- **PROBLEMS AND TASKS**:
(a) In the Spark notebook excerpt, what value does the runKmeans function give the initializationMode parameter?
(b) Decide whether each statement agrees with the Spark notebook excerpt, and quote the deciding words for each: (i) The runKmeans function outputs the Mean Squared Distance of all points in the dataset from their closest centers. (ii) The computeCost function gives the mean of the squared distances. (iii) KMeans.train is called with a maximum of one iteration.
[[ PASSAGE PROVIDED, beginning ]]
To learn more about fractional dimensions: [here](https://www.youtube.com/watch?v=gB9n2gHsHN4)

### Spark Setup 

In [1]:
import findspark
findspark.init()

from pyspark.mllib.clustering import KMeans, KMeansModel
from pyspark.sql import Row, SparkSession
from pyspark.sql.types import *
from math import log
import pickle

In [2]:
spark = SparkSession.builder.getOrCreate()
sc = spark.sparkContext

### Helper functions

* The function `runKmeans` takes as input the complete dataset rdd, the sample of the rdd on which k-means needs to be run on,    the k value and the count of elements in the complete data-set. It outputs the Mean Squared Distance(MSD) of all the points in the dataset from their closest centers, where the centers are calculated using k-means. To do so we use  **K-Means API**: the initializationMode parameter is set to kmeans++. The computeCost function gives you the sum of squared distances. 

* The function `omputeIntrinsicDimension` takes as input a pair of values $(n1, e1)$, $(n2, e2)$ and computes the intrinsic dimension as output. $e1, e2$ are the mean squared distances of data-points from their closest center (we use the formula above).


In [4]:
def runKmeans(data, sample_dataset, k, count):
    clusters = KMeans.train(sample_dataset, k, maxIterations=1, initializationMode="kmeans++")
    cost = clusters.computeCost(data)
[[ PASSAGE PROVIDED, end ]]
[[ INFORMATION SHOWN, beginning ]]
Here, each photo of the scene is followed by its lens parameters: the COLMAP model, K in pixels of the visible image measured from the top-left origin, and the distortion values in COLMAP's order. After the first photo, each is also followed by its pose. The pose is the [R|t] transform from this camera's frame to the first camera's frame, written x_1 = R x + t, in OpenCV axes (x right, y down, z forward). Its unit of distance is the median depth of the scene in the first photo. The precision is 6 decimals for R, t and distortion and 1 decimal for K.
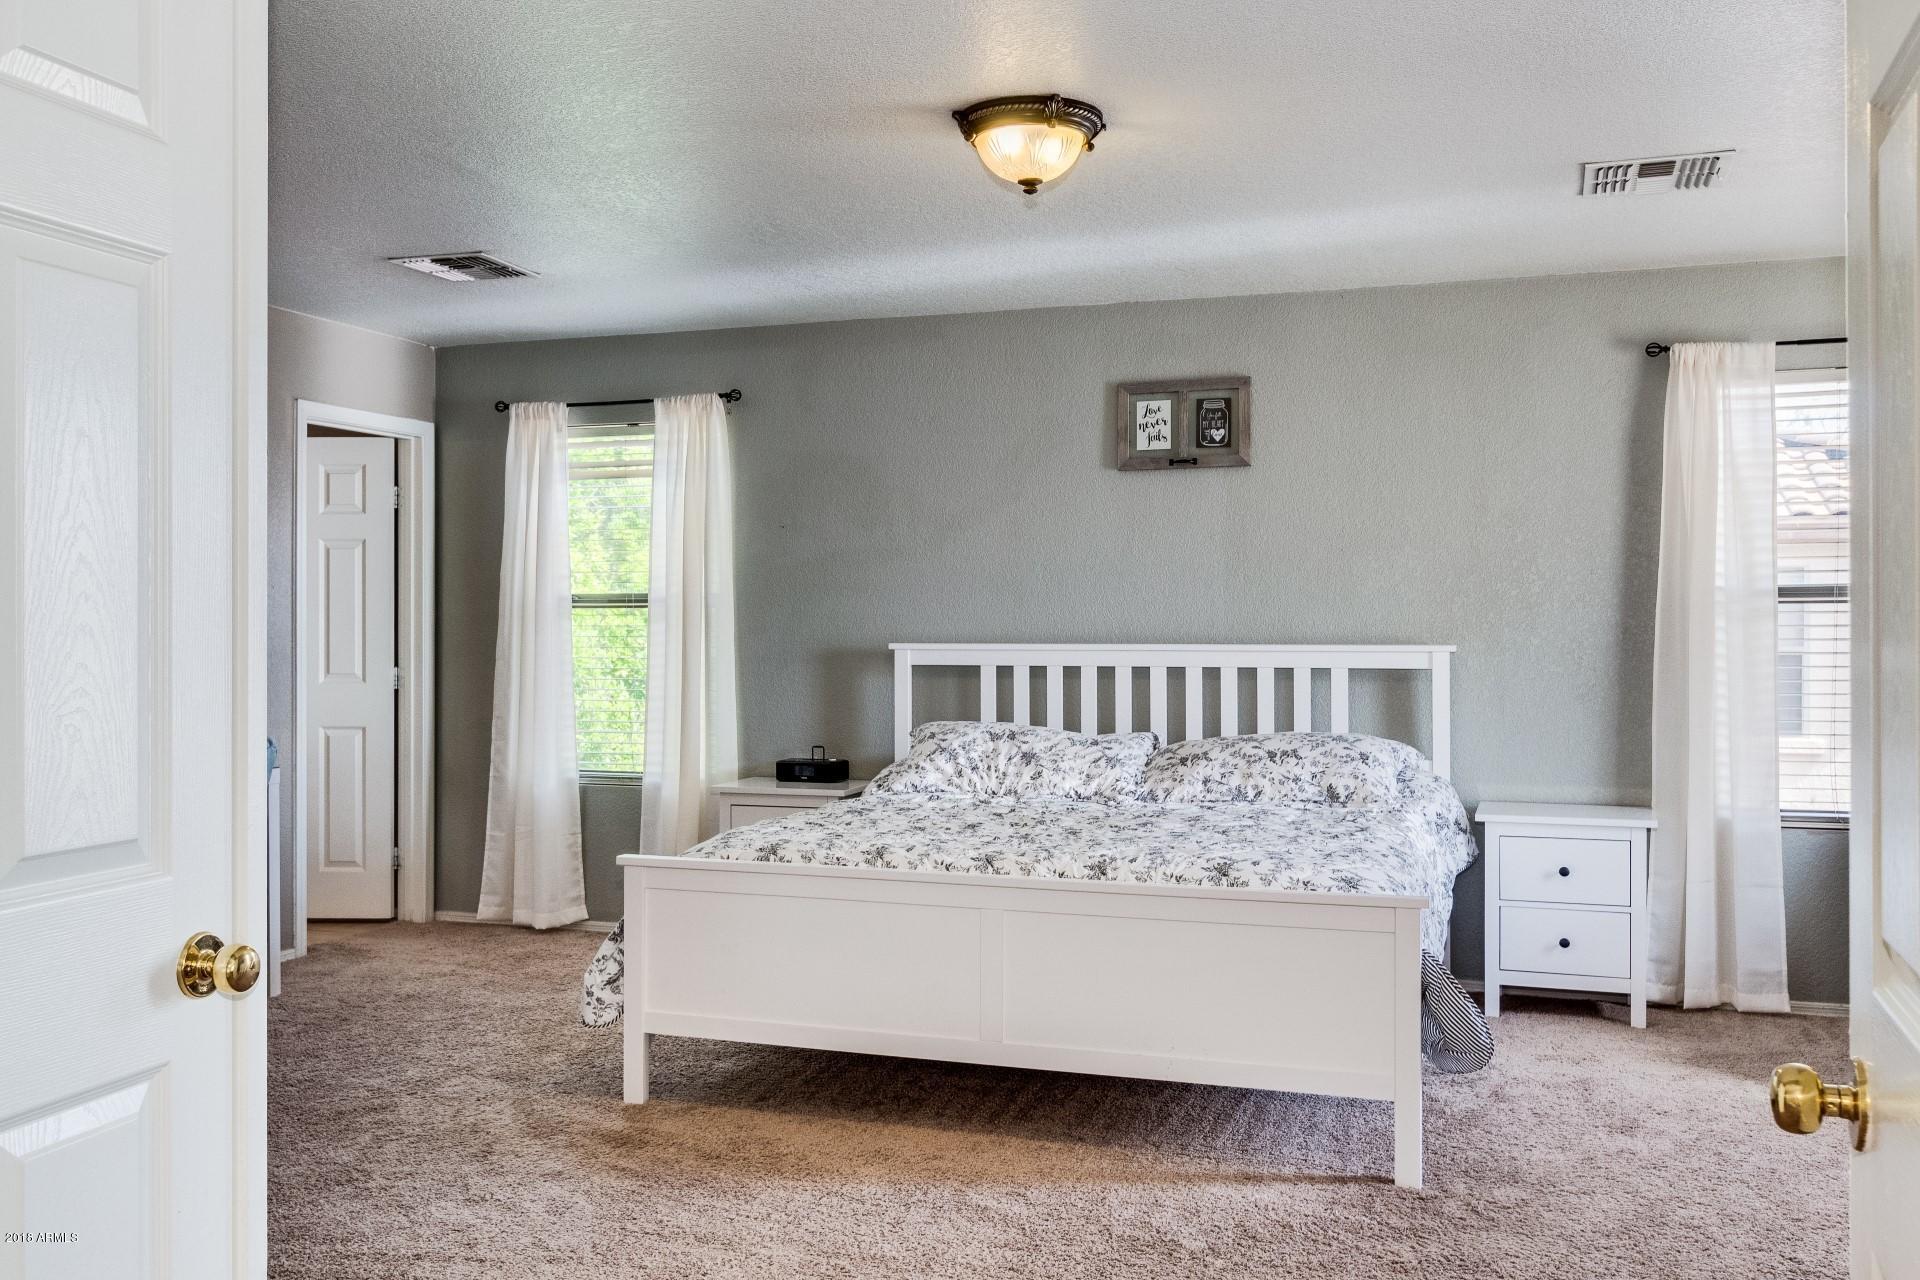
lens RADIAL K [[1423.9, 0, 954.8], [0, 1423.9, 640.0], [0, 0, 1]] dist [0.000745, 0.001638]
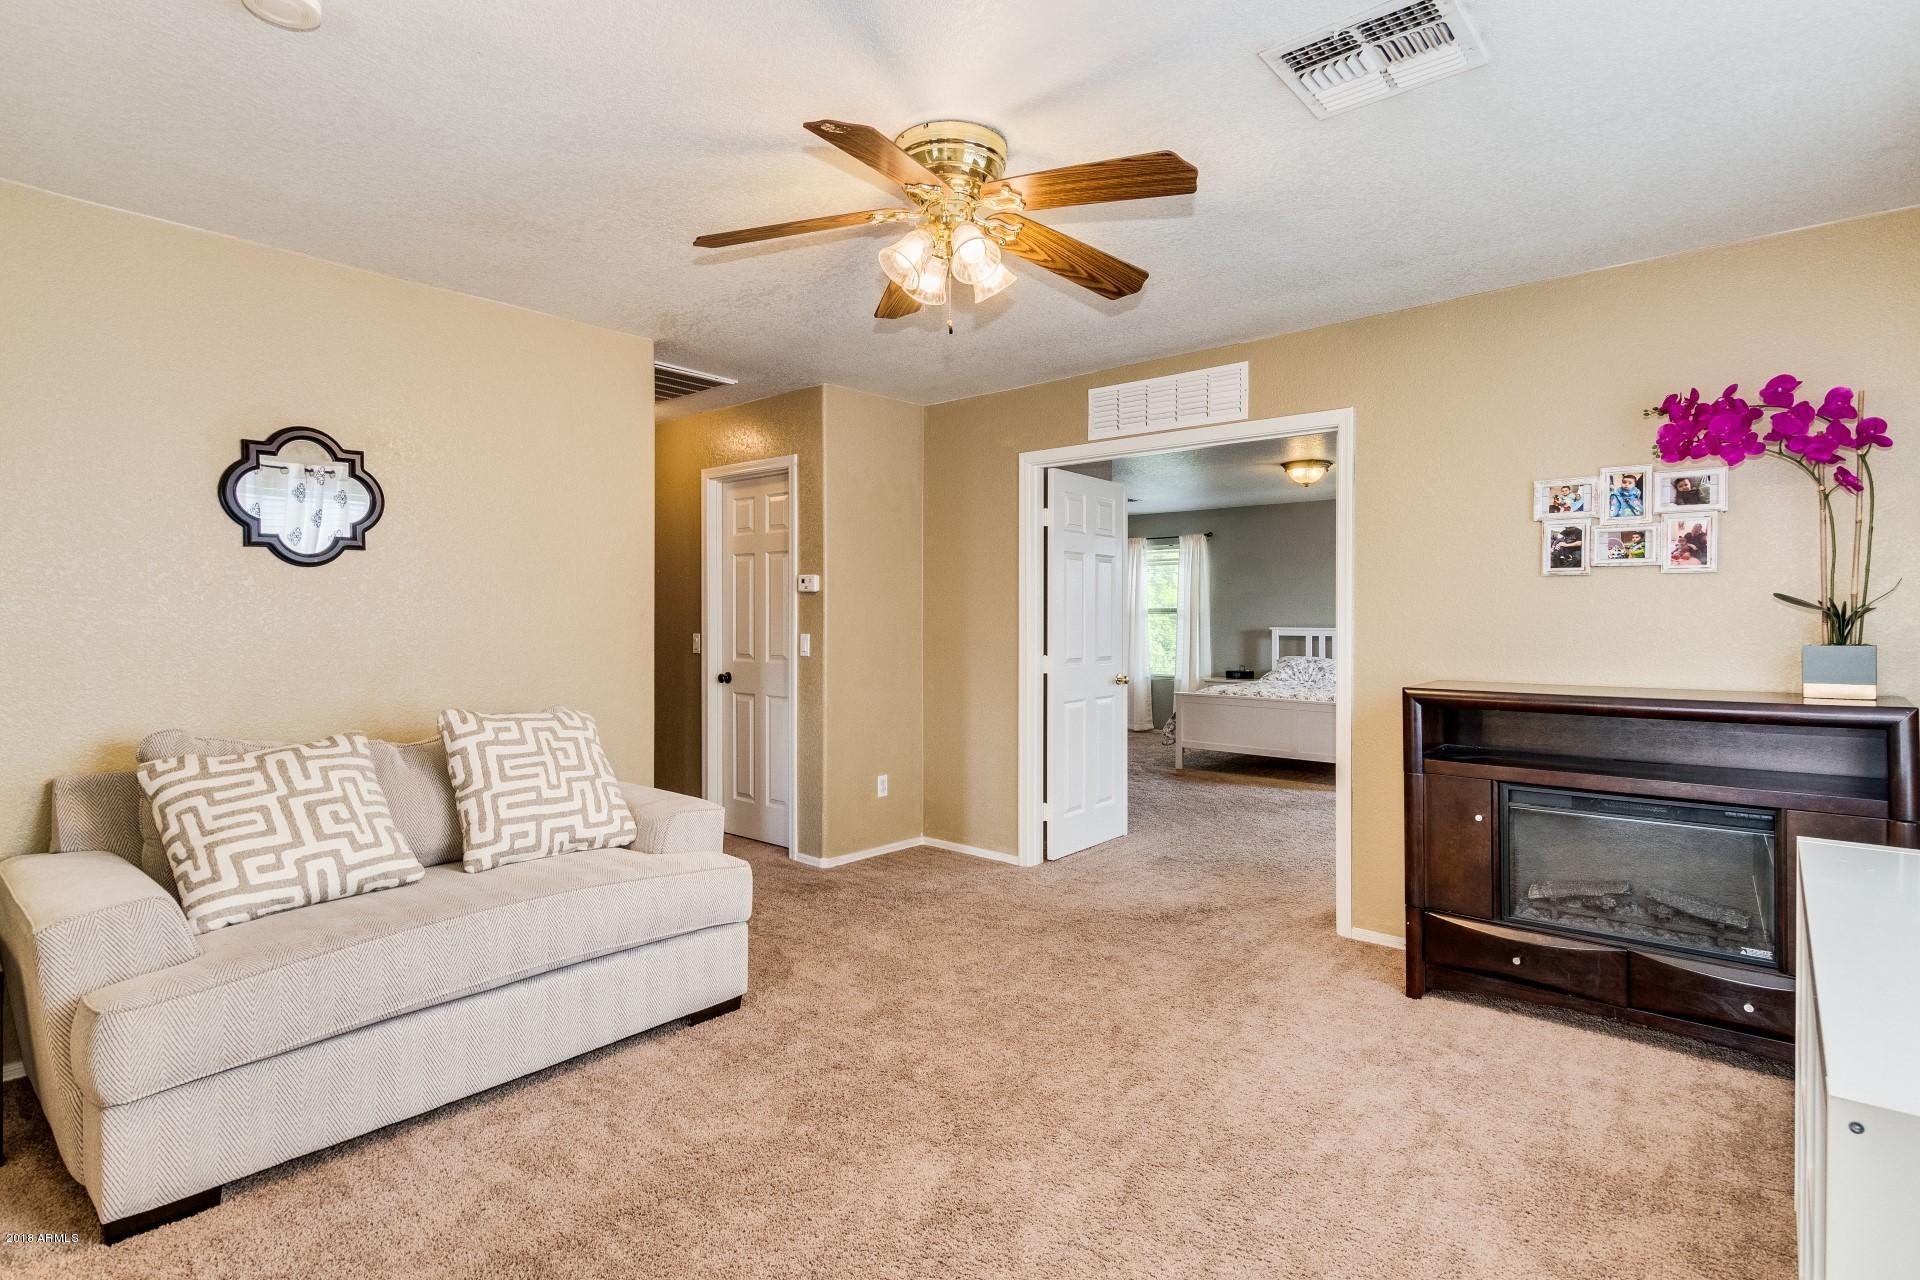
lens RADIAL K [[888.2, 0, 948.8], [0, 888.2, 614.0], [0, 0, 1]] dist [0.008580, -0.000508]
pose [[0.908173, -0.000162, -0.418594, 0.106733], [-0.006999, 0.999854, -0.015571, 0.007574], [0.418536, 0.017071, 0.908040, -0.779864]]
[[ INFORMATION SHOWN, end ]]
- **ANSWER SET**:
(a) kmeans++

(b)
(i) Yes: "It outputs the Mean Squared Distance(MSD) of all the points in the dataset from their closest centers"
(ii) No: "The computeCost function gives you the sum of squared distances."
(iii) Yes: "maxIterations=1"